Peyami Safa, Ruhumu Geriye Ver

Türk romanının nadir başarılı örneklerini veren Peyami Safa, aynı zamanda bu romanların isimlerini de özenle seçmiştir: Fatih-Harbiye, Bir Tereddüdün Romanı, Matmazel Noralya'nın Koltuğu. Kimi zaman fütüristik, kimi zaman mistikti. Fakat hep doğu-batı arasında bir yerlerde, acılı geçen hayatının da tesiriyle, dolanıp durdu. Türkiye gibiydi. 

Peyami Safa yazardı. Sürgünde ölmüş bir şairin hastalıklı oğlu olarak, hayata yazarak tutunmuş; hayatını yazarak kazanmıştı. Her şey hakkında konuşan ve neredeyse konuştuğu kadar yazan bu adamın, sadece kalem oynatarak geçinmeyi başarması bile saygıyı hak eder. 

Edebi yetenekleriyle fikirlerini birleştirdiği yazıları ise mirasının en güzel parçalarıdır.

Bugün misafir ettiğimiz yazısını, Havadis gazetesinin 22 Ağustos 1960 tarihli nüshasında yayımladı. Ben Beşir Ayvazoğlu'nun derlediği "Doğu - Batı Arasında: Peyami Safa" kitabından iktibas ettim. (s.219- 221)

Lafı fazla uzatmayı yararlı bulmuyor; kalemi, bir yazı makinesine, Peyami'ye devrediyorum. 


"Kitabını bir yerde unutmuş gibi ruhunu kaybedip arayan milletler vardır. Biri de biz. Bundan kırk yedi yıl önce, Türk Yurdu dergisinin ilk sayılarında, bir yabancı yazarın "Türkler Bir Ruh-ı Millî Arıyorlar" başlıklı uzun bir makale serisini okumuştum. O zamandan beri millî ruhumuzu arıyor, bulur gibi oluyor, yine kaybediyoruz. 

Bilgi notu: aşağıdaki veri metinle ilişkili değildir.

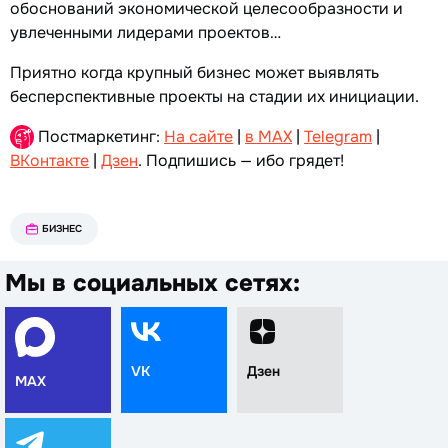
обоснований экономической целесообразности и
увлеченными лидерами проектов…
Приятно когда крупный бизнес может выявлять
бесперспективные проекты на стадии их инициации.
Постмаркетинг:
На сайте
|
в MAX
|
Telegram
|
ВКонтакте
|
Дзен
. Подпишись — ибо грядет!
БИЗНЕС
Мы в социальных сетях:
VK
Дзен
MAX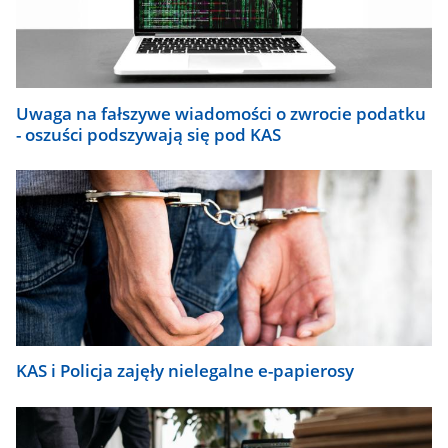
się
automatycznie.
Uwaga na fałszywe wiadomości o zwrocie podatku
- oszuści podszywają się pod KAS
KAS i Policja zajęły nielegalne e-papierosy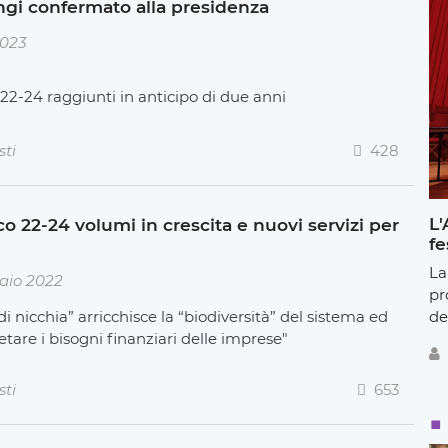
angi confermato alla presidenza
2023
 22-24 raggiunti in anticipo di due anni
sti
428
L'
co 22-24 volumi in crescita e nuovi servizi per
fe
La
aio 2022
pr
de
di nicchia” arricchisce la “biodiversità” del sistema ed
etare i bisogni finanziari delle imprese"
sti
653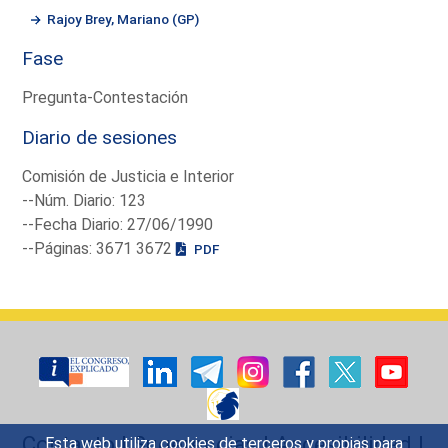
Rajoy Brey, Mariano (GP)
Fase
Pregunta-Contestación
Diario de sesiones
Comisión de Justicia e Interior
--Núm. Diario: 123
--Fecha Diario: 27/06/1990
--Páginas: 3671 3672
PDF
Contacto
|
Sugerencias
|
Accesibilidad
|
Esta web utiliza cookies de terceros y propias para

Bir milletin ruhu, tam bir şahsiyet halinde gelişecek kadar kuvvet kazanmışsa, yabancı milletlerin ruhlarıyla temasa gelmesi onu zenginleştirir. Fakat bu şahsiyet olgunluğunu kaybetmeye başlamışsa milletlerin yabancı kültürlerle teması onlara millî ruhunu kaybettirir. Türkiye Türkleri için böyle olmuştur. Türk ruhuna, diline, sanat ve edebiyatına, hassasiyet ve muaşeretine evvelâ Arap ve Fars, daha sonraları da Fransız, Alman, İngiliz, İtalyan tesirleri, aslî cevheri bozacak ve kaybettirecek derecede karıştı. Bugün de Amerikan tesiri.

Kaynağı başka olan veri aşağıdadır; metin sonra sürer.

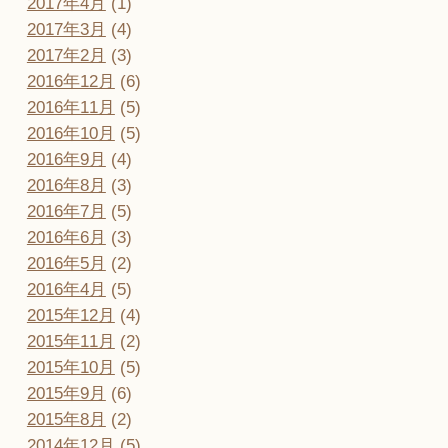
2017年4月
(1)
2017年3月
(4)
2017年2月
(3)
2016年12月
(6)
2016年11月
(5)
2016年10月
(5)
2016年9月
(4)
2016年8月
(3)
2016年7月
(5)
2016年6月
(3)
2016年5月
(2)
2016年4月
(5)
2015年12月
(4)
2015年11月
(2)
2015年10月
(5)
2015年9月
(6)
2015年8月
(2)
2014年12月
(5)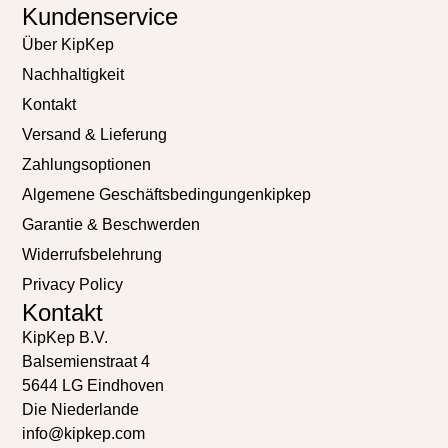
Kundenservice
Über KipKep
Nachhaltigkeit
Kontakt
Versand & Lieferung
Zahlungsoptionen
Algemene Geschäftsbedingungenkipkep
Garantie & Beschwerden
Widerrufsbelehrung
Privacy Policy
Kontakt
KipKep B.V.
Balsemienstraat 4
5644 LG Eindhoven
Die Niederlande
info@kipkep.com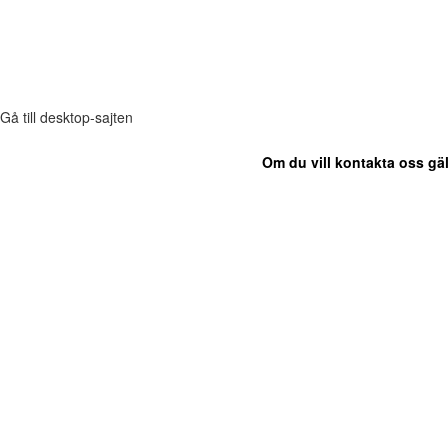
Gå till desktop-sajten
Om du vill kontakta oss gäl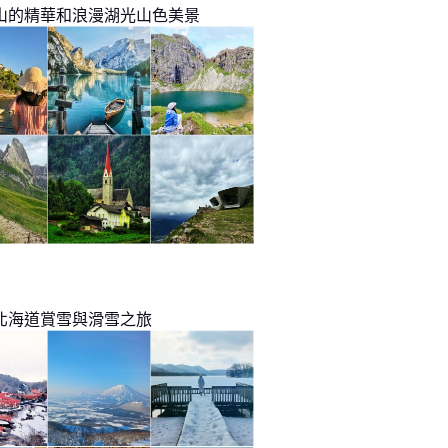
山的精華和浪漫湖光山色美景
北海道賞雪與滑雪之旅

Bu, bana Marlowe'un Faust'undan bir sahneyi hatırlatıyor. Bilinir ki, Faust adında ilk eser, Goethe'den evvel onaltıncı yüzyılın İngiliz şâiri Christofer Marlowe'undur: "Dr. Faust'un Hayatı ve Ölümü."

Marlowe'un bu eserinde bir sahne vardır. Dr. Faust, Helen adındaki güzele yalvarır. 

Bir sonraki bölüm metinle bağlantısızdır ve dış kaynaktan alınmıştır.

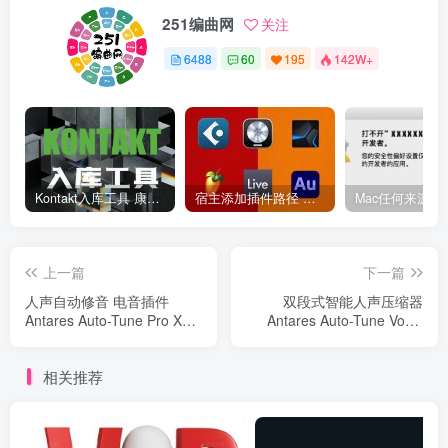
251编曲网
关注
6488
60
195
142W+
Kontakt入库工具 康泰克入库教程
宿主添加插件路径 插件路径设置 VSTPlugins路径
上一篇
下一篇
人声自动修音 电音插件
双段式智能人声压缩器
Antares Auto-Tune Pro X
Antares Auto-Tune Vocal
v10.3.1 CE Win
Compressor v1.0.1 CE Win
相关推荐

– Beni bir kere öp ve ebedileştir.

Helen onu öper ve kaçar. 

Dr. Faust bağırır:

– Dudakları ruhumu emdi. Bakınız nasıl kaçıyor! Gel, Helen, gel, ruhumu geriye ver.

Bizi de yabancı medeniyetler öptü.

Bağırıyoruz:

– Busen çok tatlı. Fakat ruhumu emdin. Geriye ver! Ruhumu geriye ver! 

Bir millet yabancı ve üstün bir medeniyetten her şey alabilir ve almalıdır: İlim, teknik, metod, rejim, kelime, terim, hattâ muaşeret, sanat ve hassasiyet. Birbirinden tesir almayan millet yoktur. Beşerî ruh böyle teessüs eder. Fakat bu alınan tesirler, bizde olduğu gibi, millî ruhun özünü bozacak bir dereceye vardı mı, milliyetçilik şaha kalkmalıdır ve her Türk, Garpçı ve medeniyetçi olduğu kadar, hattâ daha önce ve daha fazla, milliyetçi, ruhçu ve mâneviyatçı olmalıdır. 

Yoksa, Marlowe'un Faust'u gibi, bir tatlı öpücükle içimizi emen ruh vampirlerine boş yere haykırıp duracağız:

– Ruhumu geriye ver, ruhumu geriye ver!"